● ACTIVITY: The response must be made up of the lines in the entries below that contain "Track".

Dataset entries:
Start of Block

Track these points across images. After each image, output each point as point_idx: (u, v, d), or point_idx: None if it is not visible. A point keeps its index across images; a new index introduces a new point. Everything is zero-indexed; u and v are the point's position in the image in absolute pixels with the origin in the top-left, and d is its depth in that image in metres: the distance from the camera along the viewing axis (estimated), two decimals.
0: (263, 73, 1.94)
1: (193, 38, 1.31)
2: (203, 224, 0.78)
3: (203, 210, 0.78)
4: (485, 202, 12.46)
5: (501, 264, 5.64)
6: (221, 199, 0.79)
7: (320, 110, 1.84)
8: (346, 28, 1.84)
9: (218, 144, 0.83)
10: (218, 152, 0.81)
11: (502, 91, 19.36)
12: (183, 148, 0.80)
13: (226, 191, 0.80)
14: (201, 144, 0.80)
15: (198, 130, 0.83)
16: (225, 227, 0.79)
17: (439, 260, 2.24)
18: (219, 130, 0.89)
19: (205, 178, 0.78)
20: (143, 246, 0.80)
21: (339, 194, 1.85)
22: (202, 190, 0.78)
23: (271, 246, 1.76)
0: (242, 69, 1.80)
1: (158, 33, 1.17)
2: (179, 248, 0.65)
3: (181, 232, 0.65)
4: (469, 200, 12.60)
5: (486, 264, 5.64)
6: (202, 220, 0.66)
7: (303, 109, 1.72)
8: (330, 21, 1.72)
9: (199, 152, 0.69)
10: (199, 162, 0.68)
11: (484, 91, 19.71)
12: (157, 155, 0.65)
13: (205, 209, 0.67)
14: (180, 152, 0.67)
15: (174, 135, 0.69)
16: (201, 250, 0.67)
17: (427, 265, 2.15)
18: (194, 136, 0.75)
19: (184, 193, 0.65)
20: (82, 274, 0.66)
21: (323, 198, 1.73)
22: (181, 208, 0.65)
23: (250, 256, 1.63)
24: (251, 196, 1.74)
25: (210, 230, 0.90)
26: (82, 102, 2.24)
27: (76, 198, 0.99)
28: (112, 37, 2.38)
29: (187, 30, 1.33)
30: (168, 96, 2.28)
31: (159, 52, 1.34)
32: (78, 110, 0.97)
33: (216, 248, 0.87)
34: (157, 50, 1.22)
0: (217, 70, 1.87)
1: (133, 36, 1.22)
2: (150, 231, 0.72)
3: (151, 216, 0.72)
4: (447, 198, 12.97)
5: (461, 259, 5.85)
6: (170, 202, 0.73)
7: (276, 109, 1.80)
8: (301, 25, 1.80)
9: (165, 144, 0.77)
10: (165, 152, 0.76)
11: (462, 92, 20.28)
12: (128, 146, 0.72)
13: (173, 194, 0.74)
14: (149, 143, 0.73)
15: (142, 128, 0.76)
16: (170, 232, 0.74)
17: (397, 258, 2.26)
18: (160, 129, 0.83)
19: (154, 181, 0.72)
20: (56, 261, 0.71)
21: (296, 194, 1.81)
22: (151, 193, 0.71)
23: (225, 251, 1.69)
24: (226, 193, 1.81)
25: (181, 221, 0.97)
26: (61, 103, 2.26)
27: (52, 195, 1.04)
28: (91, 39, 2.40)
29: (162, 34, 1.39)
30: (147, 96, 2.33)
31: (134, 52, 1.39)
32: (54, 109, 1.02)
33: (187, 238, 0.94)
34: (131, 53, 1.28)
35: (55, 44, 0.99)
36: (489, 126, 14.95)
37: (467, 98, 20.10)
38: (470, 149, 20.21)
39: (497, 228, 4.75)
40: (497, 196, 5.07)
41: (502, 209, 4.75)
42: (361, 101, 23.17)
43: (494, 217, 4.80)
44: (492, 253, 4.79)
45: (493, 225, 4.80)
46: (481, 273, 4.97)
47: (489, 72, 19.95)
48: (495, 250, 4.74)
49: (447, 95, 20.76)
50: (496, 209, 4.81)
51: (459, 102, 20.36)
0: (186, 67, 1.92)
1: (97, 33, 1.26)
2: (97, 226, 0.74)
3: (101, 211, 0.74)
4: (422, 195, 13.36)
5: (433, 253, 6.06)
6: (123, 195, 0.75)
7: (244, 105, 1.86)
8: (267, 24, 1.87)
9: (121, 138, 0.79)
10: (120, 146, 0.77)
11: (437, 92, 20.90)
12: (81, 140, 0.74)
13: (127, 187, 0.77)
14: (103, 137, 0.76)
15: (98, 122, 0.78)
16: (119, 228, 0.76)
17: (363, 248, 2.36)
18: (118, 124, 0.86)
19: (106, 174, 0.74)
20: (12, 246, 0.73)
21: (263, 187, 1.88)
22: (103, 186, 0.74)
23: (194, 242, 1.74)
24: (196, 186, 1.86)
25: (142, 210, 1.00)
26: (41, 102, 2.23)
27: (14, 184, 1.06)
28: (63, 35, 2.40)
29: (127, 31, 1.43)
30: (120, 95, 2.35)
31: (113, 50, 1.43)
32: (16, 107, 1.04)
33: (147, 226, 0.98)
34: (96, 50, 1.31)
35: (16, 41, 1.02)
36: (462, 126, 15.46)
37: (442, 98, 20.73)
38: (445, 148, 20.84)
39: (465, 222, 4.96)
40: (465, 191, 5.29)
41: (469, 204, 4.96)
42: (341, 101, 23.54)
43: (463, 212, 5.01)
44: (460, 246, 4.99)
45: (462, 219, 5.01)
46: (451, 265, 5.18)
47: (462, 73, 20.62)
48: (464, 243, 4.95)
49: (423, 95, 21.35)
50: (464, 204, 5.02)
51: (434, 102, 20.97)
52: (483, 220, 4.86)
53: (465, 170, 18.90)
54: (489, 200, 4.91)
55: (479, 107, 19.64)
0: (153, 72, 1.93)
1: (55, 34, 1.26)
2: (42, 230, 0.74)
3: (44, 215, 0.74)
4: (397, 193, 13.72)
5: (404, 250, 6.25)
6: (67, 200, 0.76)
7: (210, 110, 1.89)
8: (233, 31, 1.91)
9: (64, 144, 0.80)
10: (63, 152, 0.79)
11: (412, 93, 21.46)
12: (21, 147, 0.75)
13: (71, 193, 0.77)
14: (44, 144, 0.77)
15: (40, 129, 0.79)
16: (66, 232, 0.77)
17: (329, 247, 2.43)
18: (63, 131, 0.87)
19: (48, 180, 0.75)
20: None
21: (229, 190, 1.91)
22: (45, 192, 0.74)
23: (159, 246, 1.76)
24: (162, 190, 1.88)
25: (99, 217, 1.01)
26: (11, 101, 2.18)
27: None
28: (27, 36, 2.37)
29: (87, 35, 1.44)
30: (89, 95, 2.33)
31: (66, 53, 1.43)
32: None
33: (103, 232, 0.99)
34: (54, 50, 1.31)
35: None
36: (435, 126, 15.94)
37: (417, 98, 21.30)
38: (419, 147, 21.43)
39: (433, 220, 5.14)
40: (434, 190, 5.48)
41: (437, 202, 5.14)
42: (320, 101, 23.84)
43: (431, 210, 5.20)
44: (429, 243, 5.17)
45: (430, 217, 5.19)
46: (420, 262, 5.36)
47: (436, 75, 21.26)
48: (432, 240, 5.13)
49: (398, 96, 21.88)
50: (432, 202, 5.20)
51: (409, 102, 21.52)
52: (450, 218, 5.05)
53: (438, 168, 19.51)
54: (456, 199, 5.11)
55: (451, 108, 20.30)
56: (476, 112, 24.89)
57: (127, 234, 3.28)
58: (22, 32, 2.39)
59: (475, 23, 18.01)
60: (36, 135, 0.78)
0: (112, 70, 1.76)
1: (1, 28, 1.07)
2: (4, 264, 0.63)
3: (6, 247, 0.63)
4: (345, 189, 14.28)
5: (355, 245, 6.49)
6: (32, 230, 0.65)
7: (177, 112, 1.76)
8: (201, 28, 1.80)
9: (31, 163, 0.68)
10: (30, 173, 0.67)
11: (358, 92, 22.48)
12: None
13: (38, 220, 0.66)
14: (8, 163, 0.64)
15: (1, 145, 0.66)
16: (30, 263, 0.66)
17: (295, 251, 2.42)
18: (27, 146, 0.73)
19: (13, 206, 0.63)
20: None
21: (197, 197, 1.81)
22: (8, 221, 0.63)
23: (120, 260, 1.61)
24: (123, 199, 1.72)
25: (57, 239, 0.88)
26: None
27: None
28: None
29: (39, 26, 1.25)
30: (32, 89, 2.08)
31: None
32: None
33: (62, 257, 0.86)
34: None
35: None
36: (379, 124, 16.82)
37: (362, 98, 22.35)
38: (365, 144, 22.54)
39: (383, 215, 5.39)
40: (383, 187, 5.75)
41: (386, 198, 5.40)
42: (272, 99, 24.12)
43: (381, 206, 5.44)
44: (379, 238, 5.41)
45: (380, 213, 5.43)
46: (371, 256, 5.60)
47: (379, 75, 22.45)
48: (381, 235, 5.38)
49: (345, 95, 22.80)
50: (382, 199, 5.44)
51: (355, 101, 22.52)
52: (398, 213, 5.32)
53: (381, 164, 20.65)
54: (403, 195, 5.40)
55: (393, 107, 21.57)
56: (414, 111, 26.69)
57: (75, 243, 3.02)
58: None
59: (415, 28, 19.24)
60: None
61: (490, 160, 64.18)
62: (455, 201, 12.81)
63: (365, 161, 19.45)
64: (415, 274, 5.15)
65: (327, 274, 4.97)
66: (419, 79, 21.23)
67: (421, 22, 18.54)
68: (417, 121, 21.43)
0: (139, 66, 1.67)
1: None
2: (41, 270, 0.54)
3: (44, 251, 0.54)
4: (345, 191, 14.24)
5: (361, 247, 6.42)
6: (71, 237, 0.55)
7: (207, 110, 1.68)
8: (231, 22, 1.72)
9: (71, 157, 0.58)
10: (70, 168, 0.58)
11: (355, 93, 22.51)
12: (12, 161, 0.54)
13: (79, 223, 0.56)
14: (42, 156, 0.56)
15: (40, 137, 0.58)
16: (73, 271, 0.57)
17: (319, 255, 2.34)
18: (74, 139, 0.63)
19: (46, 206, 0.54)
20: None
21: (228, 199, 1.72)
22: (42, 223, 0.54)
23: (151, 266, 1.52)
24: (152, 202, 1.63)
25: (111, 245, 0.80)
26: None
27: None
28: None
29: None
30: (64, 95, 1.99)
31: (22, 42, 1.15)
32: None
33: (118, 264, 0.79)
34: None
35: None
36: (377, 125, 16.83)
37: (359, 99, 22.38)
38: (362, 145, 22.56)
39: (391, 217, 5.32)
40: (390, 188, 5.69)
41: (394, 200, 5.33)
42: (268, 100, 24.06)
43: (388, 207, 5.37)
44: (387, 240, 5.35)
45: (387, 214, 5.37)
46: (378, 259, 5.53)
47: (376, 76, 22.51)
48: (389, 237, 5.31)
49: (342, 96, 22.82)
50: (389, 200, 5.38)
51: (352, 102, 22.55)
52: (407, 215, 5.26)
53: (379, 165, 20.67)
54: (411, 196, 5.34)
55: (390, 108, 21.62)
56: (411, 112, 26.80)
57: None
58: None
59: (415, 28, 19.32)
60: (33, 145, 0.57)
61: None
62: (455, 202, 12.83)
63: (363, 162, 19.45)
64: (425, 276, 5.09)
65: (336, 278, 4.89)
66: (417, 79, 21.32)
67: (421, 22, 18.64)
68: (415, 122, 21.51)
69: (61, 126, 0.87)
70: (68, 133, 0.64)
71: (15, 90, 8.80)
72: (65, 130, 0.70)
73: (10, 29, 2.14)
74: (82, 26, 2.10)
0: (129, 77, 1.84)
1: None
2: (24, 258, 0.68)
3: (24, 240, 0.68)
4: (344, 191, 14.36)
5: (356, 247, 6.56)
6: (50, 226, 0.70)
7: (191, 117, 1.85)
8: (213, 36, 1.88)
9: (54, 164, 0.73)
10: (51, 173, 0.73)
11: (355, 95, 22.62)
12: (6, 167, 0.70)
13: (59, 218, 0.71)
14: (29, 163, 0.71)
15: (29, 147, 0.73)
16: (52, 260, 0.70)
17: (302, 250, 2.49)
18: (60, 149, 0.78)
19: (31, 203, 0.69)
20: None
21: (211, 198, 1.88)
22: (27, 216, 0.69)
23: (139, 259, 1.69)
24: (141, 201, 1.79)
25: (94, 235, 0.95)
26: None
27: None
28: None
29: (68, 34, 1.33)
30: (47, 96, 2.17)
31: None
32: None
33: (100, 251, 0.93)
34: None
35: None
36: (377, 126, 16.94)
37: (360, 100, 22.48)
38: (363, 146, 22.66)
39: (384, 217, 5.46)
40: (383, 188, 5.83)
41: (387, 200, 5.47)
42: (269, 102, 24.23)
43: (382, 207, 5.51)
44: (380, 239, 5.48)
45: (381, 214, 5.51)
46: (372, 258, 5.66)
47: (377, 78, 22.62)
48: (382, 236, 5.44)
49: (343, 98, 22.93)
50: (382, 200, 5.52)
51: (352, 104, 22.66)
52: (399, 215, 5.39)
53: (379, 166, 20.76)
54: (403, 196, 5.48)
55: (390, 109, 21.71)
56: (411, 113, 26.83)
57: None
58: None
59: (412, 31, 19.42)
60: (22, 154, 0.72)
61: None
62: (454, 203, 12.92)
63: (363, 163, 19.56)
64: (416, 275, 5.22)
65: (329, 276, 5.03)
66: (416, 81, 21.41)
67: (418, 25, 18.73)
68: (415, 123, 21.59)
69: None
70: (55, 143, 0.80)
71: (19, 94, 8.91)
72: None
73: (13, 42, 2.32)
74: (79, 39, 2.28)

End of Block
Start of Block

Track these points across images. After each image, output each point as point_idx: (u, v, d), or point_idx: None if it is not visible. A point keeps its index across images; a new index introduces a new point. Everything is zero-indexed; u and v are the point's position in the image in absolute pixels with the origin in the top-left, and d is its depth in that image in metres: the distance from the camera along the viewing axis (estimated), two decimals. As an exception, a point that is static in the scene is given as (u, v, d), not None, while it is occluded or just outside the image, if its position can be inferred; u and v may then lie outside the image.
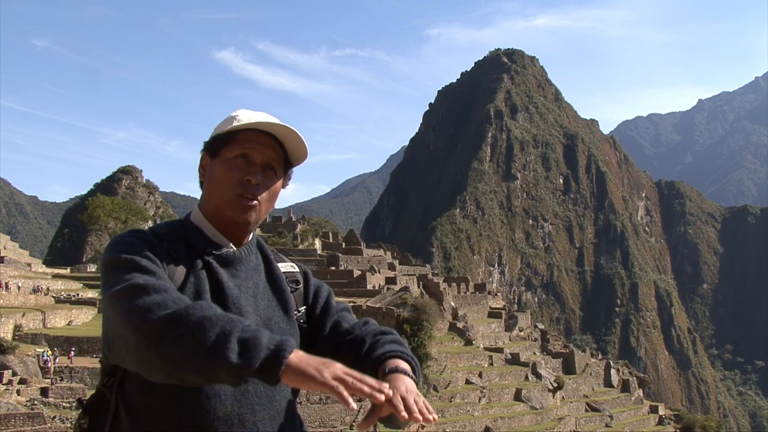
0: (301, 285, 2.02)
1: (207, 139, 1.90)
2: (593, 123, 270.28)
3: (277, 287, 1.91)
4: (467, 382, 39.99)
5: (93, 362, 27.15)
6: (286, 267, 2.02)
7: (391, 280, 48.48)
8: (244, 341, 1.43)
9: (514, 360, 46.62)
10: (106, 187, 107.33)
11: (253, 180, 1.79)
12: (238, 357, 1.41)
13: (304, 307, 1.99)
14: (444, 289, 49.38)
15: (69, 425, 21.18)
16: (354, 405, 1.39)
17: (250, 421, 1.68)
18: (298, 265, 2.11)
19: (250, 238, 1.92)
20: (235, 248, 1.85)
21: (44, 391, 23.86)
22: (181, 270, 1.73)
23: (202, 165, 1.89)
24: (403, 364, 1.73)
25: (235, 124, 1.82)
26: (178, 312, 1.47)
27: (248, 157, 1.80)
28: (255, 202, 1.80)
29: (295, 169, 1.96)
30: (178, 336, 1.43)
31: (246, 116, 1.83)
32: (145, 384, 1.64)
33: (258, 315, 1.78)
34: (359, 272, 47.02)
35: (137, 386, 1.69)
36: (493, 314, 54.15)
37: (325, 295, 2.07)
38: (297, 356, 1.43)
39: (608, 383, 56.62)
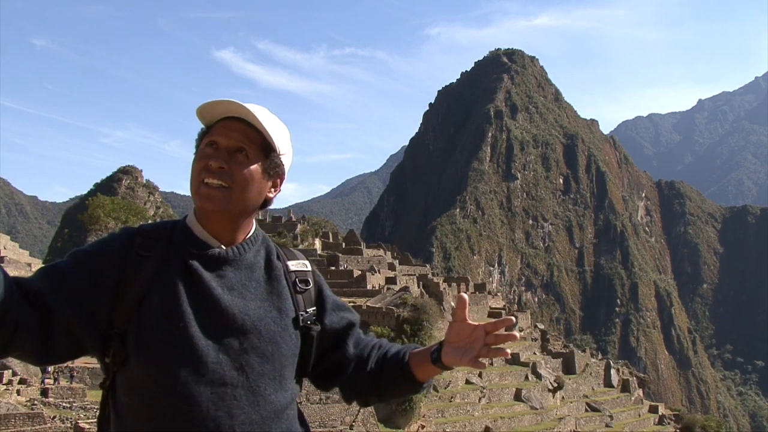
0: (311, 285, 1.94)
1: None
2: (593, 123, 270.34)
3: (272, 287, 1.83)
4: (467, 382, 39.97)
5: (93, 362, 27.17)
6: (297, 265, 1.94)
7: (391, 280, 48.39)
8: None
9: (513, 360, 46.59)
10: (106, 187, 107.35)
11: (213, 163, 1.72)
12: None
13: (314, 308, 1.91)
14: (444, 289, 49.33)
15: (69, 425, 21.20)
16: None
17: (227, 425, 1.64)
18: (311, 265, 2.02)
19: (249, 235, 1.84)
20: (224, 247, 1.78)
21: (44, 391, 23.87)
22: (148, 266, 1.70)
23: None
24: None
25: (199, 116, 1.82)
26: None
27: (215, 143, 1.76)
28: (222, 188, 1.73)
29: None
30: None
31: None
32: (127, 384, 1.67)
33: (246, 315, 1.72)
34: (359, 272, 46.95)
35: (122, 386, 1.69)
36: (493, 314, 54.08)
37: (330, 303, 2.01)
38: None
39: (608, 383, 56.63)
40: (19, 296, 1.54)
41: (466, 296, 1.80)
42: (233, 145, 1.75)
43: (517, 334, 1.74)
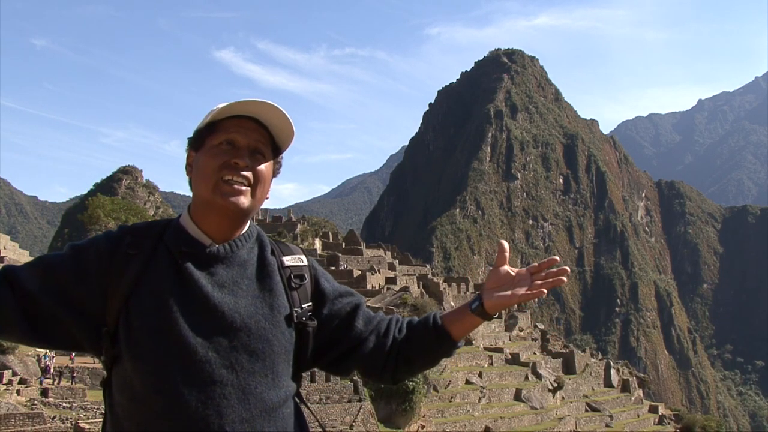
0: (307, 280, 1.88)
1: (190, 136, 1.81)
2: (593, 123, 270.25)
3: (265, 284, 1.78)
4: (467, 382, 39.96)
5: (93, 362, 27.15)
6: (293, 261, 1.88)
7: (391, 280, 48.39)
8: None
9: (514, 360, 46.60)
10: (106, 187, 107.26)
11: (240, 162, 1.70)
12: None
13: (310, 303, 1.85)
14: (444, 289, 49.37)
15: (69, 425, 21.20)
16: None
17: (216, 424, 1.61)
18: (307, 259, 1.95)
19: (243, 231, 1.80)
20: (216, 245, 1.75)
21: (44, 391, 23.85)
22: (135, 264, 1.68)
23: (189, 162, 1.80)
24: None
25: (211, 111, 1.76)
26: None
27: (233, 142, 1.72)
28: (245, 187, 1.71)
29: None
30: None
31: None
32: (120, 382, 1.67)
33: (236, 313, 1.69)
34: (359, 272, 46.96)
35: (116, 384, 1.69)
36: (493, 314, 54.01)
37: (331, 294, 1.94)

End of Block

● SOLVED EXERCISE:
Track these points across images. After each image, output each point as point_idx: (u, v, d), or point_idx: None if it is not visible. A point keeps its index across images; a new index introduces a new point. Everything is zero-indexed; u and v are the point's position in the image in absolute pixels with the origin in the top-left, and d is its depth in that image in metres: the distance from the camera along the viewing axis (estimated), two decimals.
Track these points across images. After each image, output each point as point_idx: (u, v, d), or point_idx: None if it is not visible. A point keeps its index across images; a new index introduces a new point. Everything is zero-indexed; u and v are the point's position in the image in absolute pixels with the origin in the top-left, and d is its depth in that image in metres: the distance from the camera along the viewing axis (estimated), two decimals. As an exception, a point that is static in the scene is given as (u, v, d), not None, while it is occluded or just outside the image, if its position can be inferred; u and v may then lie outside the image.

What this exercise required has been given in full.